(Verzamelde gegevens)

.....

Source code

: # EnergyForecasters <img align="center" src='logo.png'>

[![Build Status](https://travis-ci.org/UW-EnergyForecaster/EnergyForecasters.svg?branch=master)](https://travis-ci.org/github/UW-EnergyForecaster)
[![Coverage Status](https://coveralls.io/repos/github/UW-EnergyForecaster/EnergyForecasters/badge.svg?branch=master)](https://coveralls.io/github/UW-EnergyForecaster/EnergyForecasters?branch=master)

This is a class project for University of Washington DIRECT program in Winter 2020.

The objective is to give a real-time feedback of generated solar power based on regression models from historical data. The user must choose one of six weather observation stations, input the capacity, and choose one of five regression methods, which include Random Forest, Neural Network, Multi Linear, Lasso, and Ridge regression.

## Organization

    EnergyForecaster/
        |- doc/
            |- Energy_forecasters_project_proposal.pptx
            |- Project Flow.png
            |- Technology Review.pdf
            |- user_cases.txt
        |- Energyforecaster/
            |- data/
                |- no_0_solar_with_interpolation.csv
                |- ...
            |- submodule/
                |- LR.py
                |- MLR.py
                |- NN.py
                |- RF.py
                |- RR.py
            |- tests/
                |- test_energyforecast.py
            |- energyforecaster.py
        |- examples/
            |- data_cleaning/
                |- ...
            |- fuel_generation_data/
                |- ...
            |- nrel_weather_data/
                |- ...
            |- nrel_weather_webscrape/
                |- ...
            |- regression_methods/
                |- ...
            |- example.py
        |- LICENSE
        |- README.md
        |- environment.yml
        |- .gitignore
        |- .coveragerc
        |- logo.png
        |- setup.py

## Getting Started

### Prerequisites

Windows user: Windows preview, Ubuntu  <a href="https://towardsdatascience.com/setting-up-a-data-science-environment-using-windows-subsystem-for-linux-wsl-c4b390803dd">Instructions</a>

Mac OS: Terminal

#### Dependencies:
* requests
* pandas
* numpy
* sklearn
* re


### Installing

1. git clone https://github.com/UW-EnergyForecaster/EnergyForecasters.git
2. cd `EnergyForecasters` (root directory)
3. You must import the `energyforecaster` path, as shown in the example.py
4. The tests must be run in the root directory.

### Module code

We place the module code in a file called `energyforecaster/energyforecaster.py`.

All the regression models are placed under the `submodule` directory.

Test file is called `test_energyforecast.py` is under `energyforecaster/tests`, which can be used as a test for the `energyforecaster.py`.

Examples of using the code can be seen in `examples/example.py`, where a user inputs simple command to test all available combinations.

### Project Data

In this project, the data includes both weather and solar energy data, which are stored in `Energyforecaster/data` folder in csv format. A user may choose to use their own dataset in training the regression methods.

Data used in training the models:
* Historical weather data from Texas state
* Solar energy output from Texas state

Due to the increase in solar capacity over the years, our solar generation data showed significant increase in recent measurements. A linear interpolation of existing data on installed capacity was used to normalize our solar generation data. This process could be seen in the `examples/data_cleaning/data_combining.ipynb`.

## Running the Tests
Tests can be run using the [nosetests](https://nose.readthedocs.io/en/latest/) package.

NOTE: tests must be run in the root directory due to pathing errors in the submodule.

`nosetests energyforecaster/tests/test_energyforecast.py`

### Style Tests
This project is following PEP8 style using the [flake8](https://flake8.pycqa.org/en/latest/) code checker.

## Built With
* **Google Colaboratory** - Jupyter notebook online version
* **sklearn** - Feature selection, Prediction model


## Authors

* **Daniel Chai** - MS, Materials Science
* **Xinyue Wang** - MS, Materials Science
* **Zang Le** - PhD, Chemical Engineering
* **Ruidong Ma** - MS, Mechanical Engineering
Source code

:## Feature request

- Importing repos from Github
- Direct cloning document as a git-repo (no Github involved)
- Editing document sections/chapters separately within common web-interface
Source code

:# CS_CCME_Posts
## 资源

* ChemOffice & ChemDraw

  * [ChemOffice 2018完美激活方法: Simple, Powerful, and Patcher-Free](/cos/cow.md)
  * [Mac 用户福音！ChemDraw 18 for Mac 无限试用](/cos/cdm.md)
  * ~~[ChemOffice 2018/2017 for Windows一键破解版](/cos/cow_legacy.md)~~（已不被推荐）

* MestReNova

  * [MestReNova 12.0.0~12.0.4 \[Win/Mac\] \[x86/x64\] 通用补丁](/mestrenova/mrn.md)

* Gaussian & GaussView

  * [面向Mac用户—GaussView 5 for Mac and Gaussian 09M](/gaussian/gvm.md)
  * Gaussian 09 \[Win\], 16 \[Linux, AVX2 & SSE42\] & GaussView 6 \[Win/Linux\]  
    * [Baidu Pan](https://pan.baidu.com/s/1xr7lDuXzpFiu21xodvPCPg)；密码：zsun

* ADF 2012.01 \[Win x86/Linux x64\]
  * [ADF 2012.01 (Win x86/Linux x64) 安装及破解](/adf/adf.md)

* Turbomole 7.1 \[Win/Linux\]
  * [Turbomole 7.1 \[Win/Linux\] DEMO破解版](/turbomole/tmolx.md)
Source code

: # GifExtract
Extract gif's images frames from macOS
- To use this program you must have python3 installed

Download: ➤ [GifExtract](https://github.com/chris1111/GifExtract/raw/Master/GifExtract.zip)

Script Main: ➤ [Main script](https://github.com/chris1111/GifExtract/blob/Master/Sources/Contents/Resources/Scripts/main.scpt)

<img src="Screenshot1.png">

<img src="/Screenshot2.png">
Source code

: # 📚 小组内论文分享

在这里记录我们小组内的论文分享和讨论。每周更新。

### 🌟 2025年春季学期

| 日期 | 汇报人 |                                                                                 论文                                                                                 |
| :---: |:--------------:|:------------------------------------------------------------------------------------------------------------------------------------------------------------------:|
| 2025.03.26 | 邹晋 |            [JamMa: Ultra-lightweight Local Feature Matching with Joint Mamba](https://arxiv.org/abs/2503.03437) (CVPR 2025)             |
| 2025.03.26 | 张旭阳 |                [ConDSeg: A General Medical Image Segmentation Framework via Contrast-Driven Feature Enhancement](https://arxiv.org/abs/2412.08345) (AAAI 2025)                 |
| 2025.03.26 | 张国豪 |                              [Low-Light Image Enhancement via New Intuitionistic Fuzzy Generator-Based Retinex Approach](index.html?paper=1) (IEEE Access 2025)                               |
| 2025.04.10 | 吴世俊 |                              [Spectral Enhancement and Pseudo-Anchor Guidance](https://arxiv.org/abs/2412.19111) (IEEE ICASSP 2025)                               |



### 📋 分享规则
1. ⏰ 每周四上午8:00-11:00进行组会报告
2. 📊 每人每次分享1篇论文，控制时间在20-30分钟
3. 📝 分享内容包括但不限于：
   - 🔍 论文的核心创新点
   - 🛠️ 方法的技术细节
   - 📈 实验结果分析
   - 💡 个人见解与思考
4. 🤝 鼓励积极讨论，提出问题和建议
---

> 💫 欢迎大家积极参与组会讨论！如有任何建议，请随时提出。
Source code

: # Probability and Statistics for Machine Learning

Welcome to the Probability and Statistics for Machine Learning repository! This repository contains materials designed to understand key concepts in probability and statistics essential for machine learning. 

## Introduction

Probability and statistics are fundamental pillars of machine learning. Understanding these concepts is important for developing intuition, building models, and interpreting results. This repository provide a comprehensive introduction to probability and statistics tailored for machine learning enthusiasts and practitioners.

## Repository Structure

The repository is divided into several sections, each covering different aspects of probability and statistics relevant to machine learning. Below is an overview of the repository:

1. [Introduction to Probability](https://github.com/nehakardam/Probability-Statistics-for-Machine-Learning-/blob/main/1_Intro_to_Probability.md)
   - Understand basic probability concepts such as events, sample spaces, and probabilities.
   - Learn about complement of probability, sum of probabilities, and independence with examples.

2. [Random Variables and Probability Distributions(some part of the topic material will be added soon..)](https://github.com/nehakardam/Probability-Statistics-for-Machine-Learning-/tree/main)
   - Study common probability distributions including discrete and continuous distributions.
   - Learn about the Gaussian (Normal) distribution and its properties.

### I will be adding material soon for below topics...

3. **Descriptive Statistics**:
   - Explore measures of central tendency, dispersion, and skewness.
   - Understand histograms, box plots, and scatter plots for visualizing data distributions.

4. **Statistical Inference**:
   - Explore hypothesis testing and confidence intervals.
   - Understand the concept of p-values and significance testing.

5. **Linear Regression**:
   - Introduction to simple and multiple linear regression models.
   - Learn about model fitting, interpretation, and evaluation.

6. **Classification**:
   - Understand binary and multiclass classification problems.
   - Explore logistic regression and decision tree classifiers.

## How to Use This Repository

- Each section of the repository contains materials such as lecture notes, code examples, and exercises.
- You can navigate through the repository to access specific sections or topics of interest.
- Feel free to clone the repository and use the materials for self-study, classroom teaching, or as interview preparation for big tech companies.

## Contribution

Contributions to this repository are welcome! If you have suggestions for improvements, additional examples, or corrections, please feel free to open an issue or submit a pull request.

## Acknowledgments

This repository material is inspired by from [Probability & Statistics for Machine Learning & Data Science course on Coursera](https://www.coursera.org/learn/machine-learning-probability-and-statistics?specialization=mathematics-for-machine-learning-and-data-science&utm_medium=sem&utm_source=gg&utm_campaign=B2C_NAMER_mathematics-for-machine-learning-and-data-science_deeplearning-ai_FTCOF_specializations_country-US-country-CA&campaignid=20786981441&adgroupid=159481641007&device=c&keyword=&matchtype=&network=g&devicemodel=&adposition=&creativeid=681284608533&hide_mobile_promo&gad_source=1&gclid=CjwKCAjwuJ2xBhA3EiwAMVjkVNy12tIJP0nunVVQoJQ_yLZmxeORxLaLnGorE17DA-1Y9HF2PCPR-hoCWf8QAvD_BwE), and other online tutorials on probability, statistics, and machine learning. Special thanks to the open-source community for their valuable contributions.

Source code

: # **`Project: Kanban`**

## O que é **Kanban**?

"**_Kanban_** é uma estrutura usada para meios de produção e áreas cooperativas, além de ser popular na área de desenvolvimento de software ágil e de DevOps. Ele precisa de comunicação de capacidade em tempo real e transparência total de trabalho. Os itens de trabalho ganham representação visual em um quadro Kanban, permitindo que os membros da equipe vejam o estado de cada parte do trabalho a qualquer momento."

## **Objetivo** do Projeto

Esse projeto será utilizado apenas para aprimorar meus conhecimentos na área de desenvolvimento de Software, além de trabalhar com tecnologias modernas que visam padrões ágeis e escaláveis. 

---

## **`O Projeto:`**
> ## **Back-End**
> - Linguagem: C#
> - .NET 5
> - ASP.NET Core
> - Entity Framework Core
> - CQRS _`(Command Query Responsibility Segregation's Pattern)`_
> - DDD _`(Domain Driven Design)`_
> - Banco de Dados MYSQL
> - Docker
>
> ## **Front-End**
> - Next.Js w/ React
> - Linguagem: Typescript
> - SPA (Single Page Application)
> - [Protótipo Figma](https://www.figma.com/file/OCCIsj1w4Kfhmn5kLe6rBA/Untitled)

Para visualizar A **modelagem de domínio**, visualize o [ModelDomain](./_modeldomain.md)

.....

Doel van oefening: Bewerk alles van de regel met "Welcome to the" tot en met de regel met "- Learn about complement": vervang "intuition" door "insight" en geef die regels verder ongewijzigd terug.

Antwoordvak:
Welcome to the Probability and Statistics for Machine Learning repository! This repository contains materials designed to understand key concepts in probability and statistics essential for machine learning. 

## Introduction

Probability and statistics are fundamental pillars of machine learning. Understanding these concepts is important for developing insight, building models, and interpreting results. This repository provide a comprehensive introduction to probability and statistics tailored for machine learning enthusiasts and practitioners.

## Repository Structure

The repository is divided into several sections, each covering different aspects of probability and statistics relevant to machine learning. Below is an overview of the repository:

1. [Introduction to Probability](https://github.com/nehakardam/Probability-Statistics-for-Machine-Learning-/blob/main/1_Intro_to_Probability.md)
   - Understand basic probability concepts such as events, sample spaces, and probabilities.
   - Learn about complement of probability, sum of probabilities, and independence with examples.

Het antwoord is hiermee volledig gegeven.